4. The most negative scenario: the intervention does not produce any change in
the desired direction for any of the variables. Many things have gone wrong
the process model and balance table reasoning may have been wrong, or the
intervention may not have been implemented in a way that was sufficient for
any effects to occur.
Evaluating the effect: the evaluation of the effectiveness of an intervention will be
conducted with a study using a carefully controlled research design and
procedure.
2) Process Evaluation: used to monitor and evaluate the implementation of the intervention.
Was the intervention executed as intended.
It is important is understanding why and intervention did or did not work.
It takes place both during and after the implementation of the intervention.

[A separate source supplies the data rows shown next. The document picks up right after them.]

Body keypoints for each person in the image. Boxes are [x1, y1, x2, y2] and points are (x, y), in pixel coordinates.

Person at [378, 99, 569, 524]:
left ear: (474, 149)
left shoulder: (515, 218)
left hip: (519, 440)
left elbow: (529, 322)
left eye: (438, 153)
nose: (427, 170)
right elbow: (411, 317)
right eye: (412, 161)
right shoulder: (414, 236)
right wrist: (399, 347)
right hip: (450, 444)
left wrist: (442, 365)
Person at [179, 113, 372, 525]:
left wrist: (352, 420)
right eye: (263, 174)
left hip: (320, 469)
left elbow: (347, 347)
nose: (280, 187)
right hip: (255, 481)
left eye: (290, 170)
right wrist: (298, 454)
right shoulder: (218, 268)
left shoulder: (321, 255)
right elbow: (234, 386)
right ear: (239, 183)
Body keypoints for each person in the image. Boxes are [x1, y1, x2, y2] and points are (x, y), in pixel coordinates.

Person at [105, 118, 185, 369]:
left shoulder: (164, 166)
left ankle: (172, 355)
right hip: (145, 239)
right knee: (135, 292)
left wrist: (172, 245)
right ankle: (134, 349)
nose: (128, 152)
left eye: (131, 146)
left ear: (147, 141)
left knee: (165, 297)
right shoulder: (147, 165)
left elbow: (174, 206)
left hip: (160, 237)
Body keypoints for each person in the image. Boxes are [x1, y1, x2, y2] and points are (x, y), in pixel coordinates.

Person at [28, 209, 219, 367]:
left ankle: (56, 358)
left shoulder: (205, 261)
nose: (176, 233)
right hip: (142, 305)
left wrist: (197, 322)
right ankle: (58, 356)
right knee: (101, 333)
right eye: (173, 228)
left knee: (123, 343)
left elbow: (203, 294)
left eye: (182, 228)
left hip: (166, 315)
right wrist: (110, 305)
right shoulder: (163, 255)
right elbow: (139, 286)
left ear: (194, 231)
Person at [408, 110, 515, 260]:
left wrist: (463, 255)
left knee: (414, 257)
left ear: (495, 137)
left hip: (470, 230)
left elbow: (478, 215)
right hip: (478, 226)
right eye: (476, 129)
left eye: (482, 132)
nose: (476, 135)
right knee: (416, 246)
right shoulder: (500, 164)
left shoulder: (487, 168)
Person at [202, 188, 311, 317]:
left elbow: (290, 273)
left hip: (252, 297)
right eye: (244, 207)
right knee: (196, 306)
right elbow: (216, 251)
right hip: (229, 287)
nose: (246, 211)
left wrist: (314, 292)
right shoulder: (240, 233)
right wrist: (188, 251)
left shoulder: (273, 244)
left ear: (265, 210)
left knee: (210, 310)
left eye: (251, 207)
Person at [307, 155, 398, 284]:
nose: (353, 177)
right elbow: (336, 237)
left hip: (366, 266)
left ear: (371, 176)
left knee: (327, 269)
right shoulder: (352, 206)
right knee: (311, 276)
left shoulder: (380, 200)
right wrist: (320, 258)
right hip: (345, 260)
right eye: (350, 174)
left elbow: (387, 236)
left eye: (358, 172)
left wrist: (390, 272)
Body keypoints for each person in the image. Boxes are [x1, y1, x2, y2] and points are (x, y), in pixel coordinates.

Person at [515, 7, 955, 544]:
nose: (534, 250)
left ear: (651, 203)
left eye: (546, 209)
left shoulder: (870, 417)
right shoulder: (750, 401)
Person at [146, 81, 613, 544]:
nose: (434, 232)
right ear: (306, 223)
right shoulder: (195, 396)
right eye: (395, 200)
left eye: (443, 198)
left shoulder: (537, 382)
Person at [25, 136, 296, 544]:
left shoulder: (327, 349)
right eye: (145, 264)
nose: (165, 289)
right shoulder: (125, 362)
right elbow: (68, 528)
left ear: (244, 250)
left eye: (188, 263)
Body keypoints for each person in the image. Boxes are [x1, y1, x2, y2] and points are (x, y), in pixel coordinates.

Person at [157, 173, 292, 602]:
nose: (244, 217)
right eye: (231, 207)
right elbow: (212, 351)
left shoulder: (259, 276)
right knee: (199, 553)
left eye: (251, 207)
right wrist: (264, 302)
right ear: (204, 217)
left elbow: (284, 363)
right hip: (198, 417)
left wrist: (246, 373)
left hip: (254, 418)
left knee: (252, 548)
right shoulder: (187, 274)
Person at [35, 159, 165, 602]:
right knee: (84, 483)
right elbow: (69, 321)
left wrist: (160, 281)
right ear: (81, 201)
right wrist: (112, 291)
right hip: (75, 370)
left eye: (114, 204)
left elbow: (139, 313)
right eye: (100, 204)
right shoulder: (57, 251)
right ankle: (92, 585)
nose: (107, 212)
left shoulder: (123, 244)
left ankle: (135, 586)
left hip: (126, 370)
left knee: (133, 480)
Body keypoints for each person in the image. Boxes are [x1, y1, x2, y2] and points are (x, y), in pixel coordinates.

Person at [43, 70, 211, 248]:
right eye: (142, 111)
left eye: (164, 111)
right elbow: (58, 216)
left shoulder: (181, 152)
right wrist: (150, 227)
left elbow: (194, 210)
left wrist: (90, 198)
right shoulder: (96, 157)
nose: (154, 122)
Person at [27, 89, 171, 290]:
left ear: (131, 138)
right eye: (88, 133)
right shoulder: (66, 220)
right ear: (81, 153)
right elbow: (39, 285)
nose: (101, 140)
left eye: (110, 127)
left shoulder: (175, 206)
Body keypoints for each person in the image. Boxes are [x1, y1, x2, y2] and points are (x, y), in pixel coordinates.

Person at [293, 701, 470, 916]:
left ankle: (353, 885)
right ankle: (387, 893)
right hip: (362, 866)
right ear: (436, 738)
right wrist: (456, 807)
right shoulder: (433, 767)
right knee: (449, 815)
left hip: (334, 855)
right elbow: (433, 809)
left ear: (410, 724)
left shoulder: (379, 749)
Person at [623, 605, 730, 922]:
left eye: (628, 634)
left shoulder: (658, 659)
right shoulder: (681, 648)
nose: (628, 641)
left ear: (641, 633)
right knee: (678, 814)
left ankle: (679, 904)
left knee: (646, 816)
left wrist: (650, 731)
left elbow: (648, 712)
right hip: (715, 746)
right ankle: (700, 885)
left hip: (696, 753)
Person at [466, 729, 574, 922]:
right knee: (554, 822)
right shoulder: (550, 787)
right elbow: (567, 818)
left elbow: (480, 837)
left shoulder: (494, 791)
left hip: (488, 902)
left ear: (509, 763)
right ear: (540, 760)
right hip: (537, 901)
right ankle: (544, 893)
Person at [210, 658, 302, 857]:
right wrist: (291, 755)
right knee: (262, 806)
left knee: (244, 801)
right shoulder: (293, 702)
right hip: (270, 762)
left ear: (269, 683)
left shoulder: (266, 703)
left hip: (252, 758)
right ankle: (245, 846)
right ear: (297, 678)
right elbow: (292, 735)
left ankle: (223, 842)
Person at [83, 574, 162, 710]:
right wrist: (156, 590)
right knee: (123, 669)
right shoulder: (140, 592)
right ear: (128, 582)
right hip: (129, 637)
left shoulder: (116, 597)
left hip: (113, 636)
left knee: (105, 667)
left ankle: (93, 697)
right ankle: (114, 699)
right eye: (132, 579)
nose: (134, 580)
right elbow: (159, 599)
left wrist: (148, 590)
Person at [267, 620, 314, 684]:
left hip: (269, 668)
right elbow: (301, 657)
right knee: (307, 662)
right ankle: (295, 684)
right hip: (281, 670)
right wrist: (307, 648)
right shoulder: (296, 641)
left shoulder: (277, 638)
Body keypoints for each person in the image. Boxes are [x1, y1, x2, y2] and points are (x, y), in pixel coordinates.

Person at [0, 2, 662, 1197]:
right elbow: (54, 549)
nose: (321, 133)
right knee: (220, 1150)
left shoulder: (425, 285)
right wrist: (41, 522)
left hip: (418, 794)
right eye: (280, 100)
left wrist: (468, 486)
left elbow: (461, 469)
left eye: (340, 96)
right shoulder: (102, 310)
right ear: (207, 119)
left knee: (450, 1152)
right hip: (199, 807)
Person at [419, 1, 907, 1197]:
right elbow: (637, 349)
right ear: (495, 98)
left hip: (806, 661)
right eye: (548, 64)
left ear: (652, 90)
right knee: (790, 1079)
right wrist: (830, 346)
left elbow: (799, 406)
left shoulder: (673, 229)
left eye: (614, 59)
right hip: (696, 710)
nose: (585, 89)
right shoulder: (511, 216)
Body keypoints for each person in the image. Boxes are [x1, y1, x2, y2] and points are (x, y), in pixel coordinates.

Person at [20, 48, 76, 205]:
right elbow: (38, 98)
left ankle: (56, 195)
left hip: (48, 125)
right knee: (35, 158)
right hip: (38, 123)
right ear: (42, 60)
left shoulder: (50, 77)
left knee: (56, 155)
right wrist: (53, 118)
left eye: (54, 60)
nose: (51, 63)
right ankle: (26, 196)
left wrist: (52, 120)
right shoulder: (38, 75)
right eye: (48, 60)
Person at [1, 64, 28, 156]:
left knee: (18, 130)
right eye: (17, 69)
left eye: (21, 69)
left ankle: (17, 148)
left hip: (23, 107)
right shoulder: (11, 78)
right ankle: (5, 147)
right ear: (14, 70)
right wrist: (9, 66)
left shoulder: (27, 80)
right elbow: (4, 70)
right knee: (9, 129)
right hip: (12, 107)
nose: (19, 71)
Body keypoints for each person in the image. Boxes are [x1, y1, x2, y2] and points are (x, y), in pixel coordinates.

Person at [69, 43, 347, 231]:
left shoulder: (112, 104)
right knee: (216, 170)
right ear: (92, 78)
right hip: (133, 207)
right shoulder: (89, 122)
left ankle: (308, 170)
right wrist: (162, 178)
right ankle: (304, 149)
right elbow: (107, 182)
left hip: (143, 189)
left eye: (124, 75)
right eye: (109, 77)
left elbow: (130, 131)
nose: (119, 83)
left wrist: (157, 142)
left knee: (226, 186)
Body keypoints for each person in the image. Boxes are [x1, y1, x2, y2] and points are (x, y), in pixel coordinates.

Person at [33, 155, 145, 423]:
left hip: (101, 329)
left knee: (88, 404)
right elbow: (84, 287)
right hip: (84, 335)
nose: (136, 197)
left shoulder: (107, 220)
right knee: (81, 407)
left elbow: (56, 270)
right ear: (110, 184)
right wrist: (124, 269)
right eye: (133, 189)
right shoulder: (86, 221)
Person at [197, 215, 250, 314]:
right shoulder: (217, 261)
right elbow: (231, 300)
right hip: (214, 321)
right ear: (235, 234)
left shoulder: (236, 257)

o During the implementation it is important to continually monitor
the process of implementation so that if problems occur, the
practitioner can solve these and, if needed, adjust the
implementation process.
o Following the intervention all information concerning the
implementation process is collected and evaluated in its totality.
In the context of a process evaluation at least six of the following topics should be
assessed or evaluated:
1. Completeness of the implementation: Information on the degree to which all
practical applications of the intervention were implemented as intended.
2. Exposure to the intervention: information on the degree to which members of
the target group actively engage in, interacted with, were receptive to and/or
used materials or recommended resources.
3. Satisfaction with the intervention: degree to which members of the target
group positively evaluated the intervention in terms of, for instance, user
friendliness or attractiveness.
4. Recruitment: information on the procedures that were used to attract
members of the target group to the intervention and get them involved.
5. Context: information on environmental factors that may have influences the
implementation of the intervention or affected the intervention’s outcomes.